• _FUENTE_

----

Luisa Cid Se suceden días
cambiantes de otoño, de intervenciones de telediario, de diputados en el Congreso, juicios de pequeñas y grandes
corrupciones, mensajes de precampaña y tantas otras cosas que nos entretienen.
Hay personas bendecidas con la capacidad de abstraerse de
este pugilismo extraño que es la política. Mientras algunos contemplamos lo que
sucede en el ring, jaleamos a uno u otro púgil y nos limpiamos las gotas de
sangre o sudor que a veces salpican al
público tras un buen punch, otros salen a fumar, a ligar, a leer la prensa o ni entran en la sala,
porque afuera hay un mundo lleno de otro tipo de pasiones y, en definitiva,
cada uno encuentra sus estímulos donde quiere y puede.
Cuando hace un mes escuché la entrevista que hicieron a Pedro
Sánchez, mi atención estaba dividida porque, al mismo tiempo, sostenía una
novela que no acababa de engancharme y mi gato reclamaba perezoso que le atusase el
lomo. Pero, como a todos, me llamaron la
atención los más de treinta “yo soy el
Presidente” que pronunció Sánchez. Muchos pensamos que algo así sólo puede ser
fruto de una patología freudiana de
libro.
Ya unos días antes, en medio de la borrachera de currículos y ridículos, su
rictus cuando Rivera le pidió que explicase lo de la tesis, su gesto en el
despropósito del besamanos, o el “os vais a enterar” que algunos le escucharon
mascar entre dientes en el Congreso de los Diputados, le quedaron muy de
pandillero a lo West Side Story, bien vestido y repeinado, pero un armabroncas
de callejón con mucha ira dentro.

----

Registros de una fuente de datos
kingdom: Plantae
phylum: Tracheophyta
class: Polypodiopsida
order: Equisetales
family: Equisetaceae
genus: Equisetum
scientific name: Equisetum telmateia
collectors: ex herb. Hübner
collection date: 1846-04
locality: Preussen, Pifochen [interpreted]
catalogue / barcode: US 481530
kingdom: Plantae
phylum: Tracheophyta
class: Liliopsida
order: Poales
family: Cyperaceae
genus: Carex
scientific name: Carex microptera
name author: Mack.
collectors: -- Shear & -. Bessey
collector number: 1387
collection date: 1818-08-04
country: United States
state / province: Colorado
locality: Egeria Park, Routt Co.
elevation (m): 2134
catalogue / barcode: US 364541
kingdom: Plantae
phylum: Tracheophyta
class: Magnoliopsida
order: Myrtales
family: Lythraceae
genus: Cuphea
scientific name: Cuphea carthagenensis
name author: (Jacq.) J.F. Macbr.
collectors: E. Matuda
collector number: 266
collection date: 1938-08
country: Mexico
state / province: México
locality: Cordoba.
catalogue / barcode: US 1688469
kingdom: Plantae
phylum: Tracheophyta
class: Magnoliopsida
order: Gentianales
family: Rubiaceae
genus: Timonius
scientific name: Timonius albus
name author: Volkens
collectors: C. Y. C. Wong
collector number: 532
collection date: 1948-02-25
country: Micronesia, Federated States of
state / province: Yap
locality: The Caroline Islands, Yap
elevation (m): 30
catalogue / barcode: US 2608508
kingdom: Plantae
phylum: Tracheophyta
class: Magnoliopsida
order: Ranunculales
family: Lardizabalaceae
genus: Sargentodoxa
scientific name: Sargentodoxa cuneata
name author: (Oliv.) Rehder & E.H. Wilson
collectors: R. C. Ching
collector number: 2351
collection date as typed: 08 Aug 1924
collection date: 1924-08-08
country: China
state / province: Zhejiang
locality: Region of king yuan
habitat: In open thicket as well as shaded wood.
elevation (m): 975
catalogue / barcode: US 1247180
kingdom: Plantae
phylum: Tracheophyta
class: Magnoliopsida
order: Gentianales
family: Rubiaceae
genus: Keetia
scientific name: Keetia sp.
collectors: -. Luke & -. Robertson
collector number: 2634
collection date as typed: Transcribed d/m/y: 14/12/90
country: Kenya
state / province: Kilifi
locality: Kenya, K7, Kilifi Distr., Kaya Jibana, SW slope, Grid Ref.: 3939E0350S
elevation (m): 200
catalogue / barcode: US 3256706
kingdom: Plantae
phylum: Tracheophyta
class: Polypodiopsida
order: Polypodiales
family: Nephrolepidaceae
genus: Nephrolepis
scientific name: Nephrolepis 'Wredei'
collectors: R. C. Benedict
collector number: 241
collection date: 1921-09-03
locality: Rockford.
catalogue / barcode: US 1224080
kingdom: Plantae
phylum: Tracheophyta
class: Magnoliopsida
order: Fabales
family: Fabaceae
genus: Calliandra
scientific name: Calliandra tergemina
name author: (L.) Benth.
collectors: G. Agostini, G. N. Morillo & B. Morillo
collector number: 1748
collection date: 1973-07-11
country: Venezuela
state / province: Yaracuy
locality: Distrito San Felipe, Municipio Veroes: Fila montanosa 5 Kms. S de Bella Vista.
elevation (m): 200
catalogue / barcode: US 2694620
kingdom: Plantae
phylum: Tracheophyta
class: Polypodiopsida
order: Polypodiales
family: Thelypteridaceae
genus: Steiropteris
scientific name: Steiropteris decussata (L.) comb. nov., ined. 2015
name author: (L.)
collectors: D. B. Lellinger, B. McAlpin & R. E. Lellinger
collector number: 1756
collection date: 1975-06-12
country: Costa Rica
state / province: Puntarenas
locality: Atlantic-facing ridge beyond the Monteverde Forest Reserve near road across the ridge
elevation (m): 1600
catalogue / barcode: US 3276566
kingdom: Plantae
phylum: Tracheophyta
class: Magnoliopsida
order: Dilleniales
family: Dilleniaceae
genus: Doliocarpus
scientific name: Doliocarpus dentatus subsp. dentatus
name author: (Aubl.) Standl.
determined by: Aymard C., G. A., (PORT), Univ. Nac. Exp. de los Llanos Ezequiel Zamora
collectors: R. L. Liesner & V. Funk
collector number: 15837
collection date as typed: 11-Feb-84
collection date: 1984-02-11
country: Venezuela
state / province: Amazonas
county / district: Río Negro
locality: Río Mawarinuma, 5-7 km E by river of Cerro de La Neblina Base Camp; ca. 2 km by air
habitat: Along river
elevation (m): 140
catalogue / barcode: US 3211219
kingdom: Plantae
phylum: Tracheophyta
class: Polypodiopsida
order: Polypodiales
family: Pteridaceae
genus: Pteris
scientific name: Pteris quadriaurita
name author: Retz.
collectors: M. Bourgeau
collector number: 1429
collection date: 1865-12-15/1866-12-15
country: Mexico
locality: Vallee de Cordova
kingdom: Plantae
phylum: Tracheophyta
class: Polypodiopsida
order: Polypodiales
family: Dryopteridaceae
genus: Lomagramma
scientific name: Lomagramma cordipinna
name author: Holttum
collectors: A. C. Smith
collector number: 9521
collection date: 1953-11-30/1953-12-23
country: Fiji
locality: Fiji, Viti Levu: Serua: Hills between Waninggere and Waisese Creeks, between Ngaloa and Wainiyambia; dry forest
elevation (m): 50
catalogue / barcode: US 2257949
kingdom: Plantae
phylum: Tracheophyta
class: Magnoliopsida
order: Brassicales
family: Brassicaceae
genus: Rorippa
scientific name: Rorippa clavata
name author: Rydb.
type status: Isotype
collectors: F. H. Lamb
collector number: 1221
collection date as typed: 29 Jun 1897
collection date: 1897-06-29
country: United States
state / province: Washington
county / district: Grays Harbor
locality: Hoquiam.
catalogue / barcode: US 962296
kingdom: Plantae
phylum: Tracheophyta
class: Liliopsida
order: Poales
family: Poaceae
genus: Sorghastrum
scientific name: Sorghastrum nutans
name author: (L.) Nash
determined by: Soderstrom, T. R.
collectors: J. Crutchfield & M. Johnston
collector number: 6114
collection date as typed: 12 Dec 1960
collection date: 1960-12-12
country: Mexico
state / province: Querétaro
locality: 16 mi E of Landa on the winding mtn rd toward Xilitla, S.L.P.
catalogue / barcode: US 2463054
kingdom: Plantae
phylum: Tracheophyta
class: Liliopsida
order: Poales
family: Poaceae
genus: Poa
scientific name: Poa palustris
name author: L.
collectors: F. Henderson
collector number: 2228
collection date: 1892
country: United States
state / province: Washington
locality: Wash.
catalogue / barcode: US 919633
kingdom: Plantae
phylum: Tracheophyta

----

• _ENUNCIADO_
Reescribe el fragmento del texto sobre la política que va desde "Hay personas bendecidas" hasta "quiere y puede.", sustituyendo "ring" por "cuadrilátero".

• _RESPUESTA ESCRITA_
Hay personas bendecidas con la capacidad de abstraerse de
este pugilismo extraño que es la política. Mientras algunos contemplamos lo que
sucede en el cuadrilátero, jaleamos a uno u otro púgil y nos limpiamos las gotas de
sangre o sudor que a veces salpican al
público tras un buen punch, otros salen a fumar, a ligar, a leer la prensa o ni entran en la sala,
porque afuera hay un mundo lleno de otro tipo de pasiones y, en definitiva,
cada uno encuentra sus estímulos donde quiere y puede.